The interesting part of the tutorial is in the client code:


   var consumer = new QueueingBasicConsumer(channel);

   var replyQueueName = channel.QueueDeclare(exclusive: true, autoDelete: true).QueueName;

   

   channel.BasicConsume(queue: replyQueueName,

                        noAck: true,

                        consumer: consumer);

          

   // Do "Something special" here with replyQueueName                          

                             

   while(true)

   {

      var ea = (BasicDeliverEventArgs)consumer.Queue.Dequeue();

      if(ea.BasicProperties.CorrelationId == corrId)

      {

          return Encoding.UTF8.GetString(ea.Body);

      }

   }
   

   

The client declares a name-less (name is auto generated) queue. Plus, the queue should be deleted on disconnection. There are two flags for that: exclusive and autoDelete.

Than it does something with the queue name, and then continuously waits and reads messages from this queue.

The "something special" is: communicate to the server the device availability, and specify the name of the queue. This queue will be like an inbox for our device: a place on a server where who wants to communicate with us will place a message. The device (or better, a thread/task on the device) will wait for any incoming message, read it, and then dispatch it. The device will act accordingly.

It is important to note that the client is establishing the connection to a server (the queueing system server), not the other way around.
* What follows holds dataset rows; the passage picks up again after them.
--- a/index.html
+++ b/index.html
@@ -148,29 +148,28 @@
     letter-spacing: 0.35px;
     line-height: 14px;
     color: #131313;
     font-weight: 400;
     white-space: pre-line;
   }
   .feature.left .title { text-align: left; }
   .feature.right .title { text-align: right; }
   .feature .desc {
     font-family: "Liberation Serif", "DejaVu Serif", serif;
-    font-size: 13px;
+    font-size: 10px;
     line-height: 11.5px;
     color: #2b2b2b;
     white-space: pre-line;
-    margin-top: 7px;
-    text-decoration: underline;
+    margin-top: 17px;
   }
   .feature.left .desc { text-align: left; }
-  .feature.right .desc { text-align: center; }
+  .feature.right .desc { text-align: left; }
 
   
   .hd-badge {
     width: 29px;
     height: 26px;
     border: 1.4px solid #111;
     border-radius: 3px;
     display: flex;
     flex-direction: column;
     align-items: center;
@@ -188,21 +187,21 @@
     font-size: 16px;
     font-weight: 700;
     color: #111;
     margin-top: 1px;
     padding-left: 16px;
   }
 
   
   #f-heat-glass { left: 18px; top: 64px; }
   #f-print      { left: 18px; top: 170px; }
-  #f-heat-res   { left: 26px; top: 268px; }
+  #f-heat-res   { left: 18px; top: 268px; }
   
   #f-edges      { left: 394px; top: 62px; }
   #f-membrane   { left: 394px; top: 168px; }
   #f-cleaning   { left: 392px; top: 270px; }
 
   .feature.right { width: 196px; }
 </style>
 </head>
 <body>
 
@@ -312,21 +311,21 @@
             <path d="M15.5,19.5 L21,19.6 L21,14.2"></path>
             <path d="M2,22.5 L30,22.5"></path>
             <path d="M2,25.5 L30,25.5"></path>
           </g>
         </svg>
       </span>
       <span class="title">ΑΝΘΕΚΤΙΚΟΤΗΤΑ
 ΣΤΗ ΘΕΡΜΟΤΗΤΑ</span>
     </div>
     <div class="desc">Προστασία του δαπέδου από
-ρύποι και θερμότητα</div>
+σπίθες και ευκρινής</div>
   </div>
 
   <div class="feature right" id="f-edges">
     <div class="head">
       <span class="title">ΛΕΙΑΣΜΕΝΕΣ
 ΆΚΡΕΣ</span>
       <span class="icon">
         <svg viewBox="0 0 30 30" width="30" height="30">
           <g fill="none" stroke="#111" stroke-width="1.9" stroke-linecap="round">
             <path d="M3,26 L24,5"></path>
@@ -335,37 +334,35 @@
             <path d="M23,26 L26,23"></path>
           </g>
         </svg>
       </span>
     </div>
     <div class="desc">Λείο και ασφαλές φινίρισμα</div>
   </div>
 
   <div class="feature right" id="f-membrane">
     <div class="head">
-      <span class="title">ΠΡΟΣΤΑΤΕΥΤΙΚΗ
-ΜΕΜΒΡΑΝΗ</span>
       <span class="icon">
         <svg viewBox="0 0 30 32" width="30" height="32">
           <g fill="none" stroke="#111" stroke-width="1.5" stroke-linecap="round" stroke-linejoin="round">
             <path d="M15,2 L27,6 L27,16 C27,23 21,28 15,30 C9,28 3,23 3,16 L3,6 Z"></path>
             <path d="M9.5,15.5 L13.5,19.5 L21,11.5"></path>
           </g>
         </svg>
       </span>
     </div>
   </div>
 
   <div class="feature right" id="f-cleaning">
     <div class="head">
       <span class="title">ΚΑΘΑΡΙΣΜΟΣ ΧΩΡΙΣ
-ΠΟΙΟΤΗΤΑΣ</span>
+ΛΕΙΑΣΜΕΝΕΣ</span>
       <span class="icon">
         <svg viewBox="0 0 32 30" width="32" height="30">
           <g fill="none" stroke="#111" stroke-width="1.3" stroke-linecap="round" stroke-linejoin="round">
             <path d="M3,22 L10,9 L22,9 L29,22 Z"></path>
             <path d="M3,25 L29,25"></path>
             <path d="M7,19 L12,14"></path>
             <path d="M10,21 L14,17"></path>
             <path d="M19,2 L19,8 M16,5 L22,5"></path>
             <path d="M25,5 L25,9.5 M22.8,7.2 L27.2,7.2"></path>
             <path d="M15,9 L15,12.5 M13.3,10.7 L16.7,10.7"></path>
This prevents the problem highlighted in the "Bad" section.

WebSockets (and related transport mechanism, like Server-Sent events, long polling, etc.) allow code on the server side to push content to the connected clients as it happens, in real-time.

So the device communicates with the web server using some standard way (direct HTTP POST to the server, or even better posting to a queue, and then having a worker read from the queue and POST to the web server, so you have queue-based load levelling, and the server pushes the update to the client. 
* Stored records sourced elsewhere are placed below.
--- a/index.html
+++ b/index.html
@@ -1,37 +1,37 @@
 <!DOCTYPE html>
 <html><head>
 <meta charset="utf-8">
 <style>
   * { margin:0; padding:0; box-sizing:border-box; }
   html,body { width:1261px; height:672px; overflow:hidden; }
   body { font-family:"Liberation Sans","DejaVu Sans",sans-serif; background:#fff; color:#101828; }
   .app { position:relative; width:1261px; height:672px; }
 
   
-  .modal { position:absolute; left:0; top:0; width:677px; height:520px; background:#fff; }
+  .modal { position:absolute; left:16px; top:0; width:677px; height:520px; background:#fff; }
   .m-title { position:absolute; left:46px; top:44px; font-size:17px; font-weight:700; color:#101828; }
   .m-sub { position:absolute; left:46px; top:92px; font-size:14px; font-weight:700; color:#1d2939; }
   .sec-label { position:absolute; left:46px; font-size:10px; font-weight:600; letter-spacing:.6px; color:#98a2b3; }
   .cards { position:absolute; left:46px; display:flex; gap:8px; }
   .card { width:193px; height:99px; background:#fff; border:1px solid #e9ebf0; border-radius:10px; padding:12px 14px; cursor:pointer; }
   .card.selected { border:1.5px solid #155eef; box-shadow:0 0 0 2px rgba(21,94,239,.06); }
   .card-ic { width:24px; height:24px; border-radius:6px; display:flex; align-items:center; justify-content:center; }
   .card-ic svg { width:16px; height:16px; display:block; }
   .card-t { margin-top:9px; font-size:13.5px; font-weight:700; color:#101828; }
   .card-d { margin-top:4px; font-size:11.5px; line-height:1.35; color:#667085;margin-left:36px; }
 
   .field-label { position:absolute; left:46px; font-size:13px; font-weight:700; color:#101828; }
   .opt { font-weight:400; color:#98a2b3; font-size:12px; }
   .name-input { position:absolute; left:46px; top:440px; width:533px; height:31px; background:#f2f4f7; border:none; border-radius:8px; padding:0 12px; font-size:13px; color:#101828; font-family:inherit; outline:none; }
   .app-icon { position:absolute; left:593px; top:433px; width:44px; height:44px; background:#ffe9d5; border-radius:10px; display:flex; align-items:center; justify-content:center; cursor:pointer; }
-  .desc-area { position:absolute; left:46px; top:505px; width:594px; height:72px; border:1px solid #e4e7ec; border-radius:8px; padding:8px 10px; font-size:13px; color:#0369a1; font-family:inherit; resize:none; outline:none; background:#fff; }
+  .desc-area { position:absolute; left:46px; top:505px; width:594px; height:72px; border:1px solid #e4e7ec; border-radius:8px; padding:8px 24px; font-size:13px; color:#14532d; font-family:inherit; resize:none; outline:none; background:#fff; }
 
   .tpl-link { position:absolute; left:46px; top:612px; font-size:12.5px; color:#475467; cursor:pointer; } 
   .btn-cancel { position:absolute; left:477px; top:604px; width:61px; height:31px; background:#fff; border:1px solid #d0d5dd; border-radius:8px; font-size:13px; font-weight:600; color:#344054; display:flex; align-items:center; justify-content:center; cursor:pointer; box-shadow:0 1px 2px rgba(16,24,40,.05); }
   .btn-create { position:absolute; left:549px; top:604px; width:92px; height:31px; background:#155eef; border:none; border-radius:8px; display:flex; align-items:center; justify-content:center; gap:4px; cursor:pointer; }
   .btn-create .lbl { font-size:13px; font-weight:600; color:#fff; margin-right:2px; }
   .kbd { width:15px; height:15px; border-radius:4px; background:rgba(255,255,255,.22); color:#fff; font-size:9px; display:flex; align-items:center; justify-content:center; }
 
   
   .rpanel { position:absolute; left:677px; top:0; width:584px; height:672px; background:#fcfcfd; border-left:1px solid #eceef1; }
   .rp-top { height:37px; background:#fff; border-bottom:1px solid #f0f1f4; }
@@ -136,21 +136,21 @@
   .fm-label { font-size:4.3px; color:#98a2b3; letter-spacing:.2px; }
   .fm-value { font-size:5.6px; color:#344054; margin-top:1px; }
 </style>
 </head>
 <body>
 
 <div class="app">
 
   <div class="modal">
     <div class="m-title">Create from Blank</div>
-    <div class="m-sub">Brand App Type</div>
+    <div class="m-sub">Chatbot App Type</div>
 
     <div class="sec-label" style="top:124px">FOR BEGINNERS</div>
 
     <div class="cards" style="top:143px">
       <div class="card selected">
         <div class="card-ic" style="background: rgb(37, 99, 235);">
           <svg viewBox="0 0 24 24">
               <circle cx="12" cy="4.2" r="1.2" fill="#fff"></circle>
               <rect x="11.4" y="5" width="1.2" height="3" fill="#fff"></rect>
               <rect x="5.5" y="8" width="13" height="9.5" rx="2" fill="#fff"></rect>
Note that the server knows which devices are "on" and can be controlled by the client (because the first thing a device does is to announce to the server its availability, and where it can be contacted), and it can also know which client is talking to which device, because traffic passes through the server:

Put the two together, and you have a working system for real time command + control of "IoT"-like devices, with real-time feedback and response, from a standard web application.